Senza successo, i vertici dell’esercito ucraino hanno insistito con Zelensky per sottrarre le truppe all’accerchiamento e quindi alla distruzione a Severodonetsk e Lisichansk. L’ex comico ha respinto finora ogni idea di ritirata, forse perché spera di guadagnare tempo nell’attesa che accada qualche imponderabile miracolo capace di rovesciare le sorti del campo di battaglia. Ma soprattutto è consapevole che nel momento in cui il fronte del Donbass dovesse cadere suonerebbe la campana funebre per lui e per il suo sistema di potere. Infatti, dopo tanti sacrifici chiesti al suo popolo per resistere ai russi e cacciarli dal suolo della patria, il paese inevitabilmente gli presenterebbe il conto, e difficilmente sarebbe sufficiente a salvarlo l’immagine iconica di eroe planetario che gli è stata cucita addosso a uso e consumo delle opinioni pubbliche occidentali.
Con l’inatteso pronunciamento rivolto direttamente al presidente ucraino, Biden ha voluto fare chiaramente capire che gli americani non permetteranno che l’eventuale vittoria di Putin nel Donbass assuma dimensioni eclatanti. Nel caso che uno Zelensky sconfitto avesse la malaugurata idea di resistere a oltranza dando seguito ai suoi bellicosi proclami (“non ci arrenderemmo mai”) gli americani avrebbero gli argomenti per convincerlo molto rapidamente a intavolare trattative di pace: da otto anni l’Ucraina è un paese a sovranità limitata, e da quattro mesi, di fatto, una provincia annessa alla NATO, da cui dipende per sopravvivere anche nella vita quotidiana e non solo per le forniture belliche. Pertanto, agli USA basterebbe la sola minaccia di staccare la spina del flusso di dollari che quotidianamente inviano a Kiev per ridurre gli ucraini a più miti consigli.
Che gli americani a suo tempo siano davvero intervenuti su Zelensky per scongiurare la guerra è una affermazione al limite del surreale; gli ucraini sono stati spinti al confronto con Putin e saranno sostenuti fin quando torneranno utili a sconfiggere o indebolire la Russia, non un istante di più.

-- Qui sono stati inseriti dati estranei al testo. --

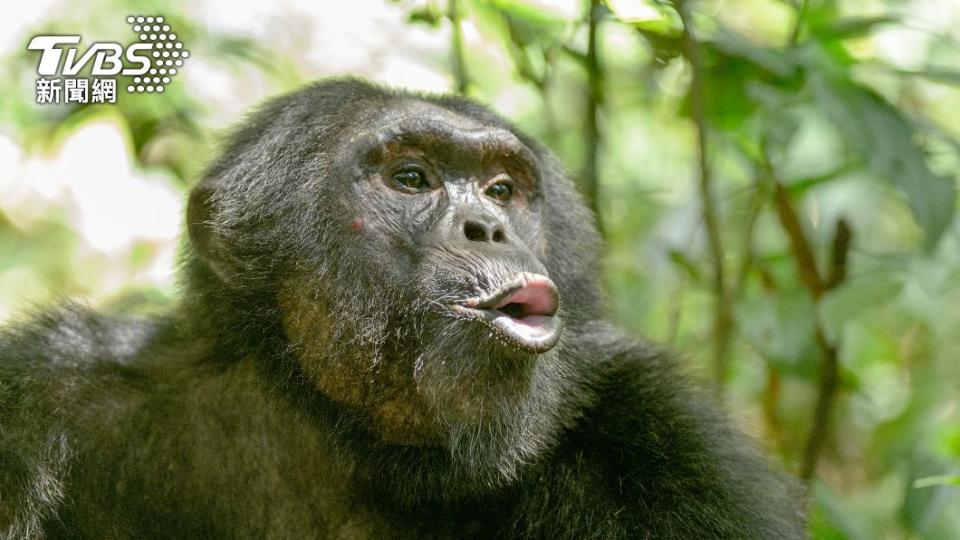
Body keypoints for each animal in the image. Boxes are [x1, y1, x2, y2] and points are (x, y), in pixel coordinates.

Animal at [1, 79, 804, 540]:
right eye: (412, 179)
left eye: (502, 189)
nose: (488, 226)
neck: (337, 434)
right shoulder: (38, 399)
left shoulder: (667, 444)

Al momento è difficile prevedere se gli USA e la NATO continuerebbero a puntellare Zelensky anche in caso di sconfitta, oppure se avallerebbero un nuovo regime che possa affrontare un drammatico periodo di transizione. Rumors indicano una possibile alternativa a Zelensky in Valerii Zaluzhnyi, capo delle forze armate ucraine, un generale capace, che ha finora mantenuto un profilo basso.
Comunque si evolva la situazione, Zelensky può cominciare fin da ora a riflettere sulle parole di Henry Kissinger, che del modus operandi degli americani è più che un conoscitore, un maestro: “Essere nemici dell'America può essere pericoloso, ma esserne amici è fatale”.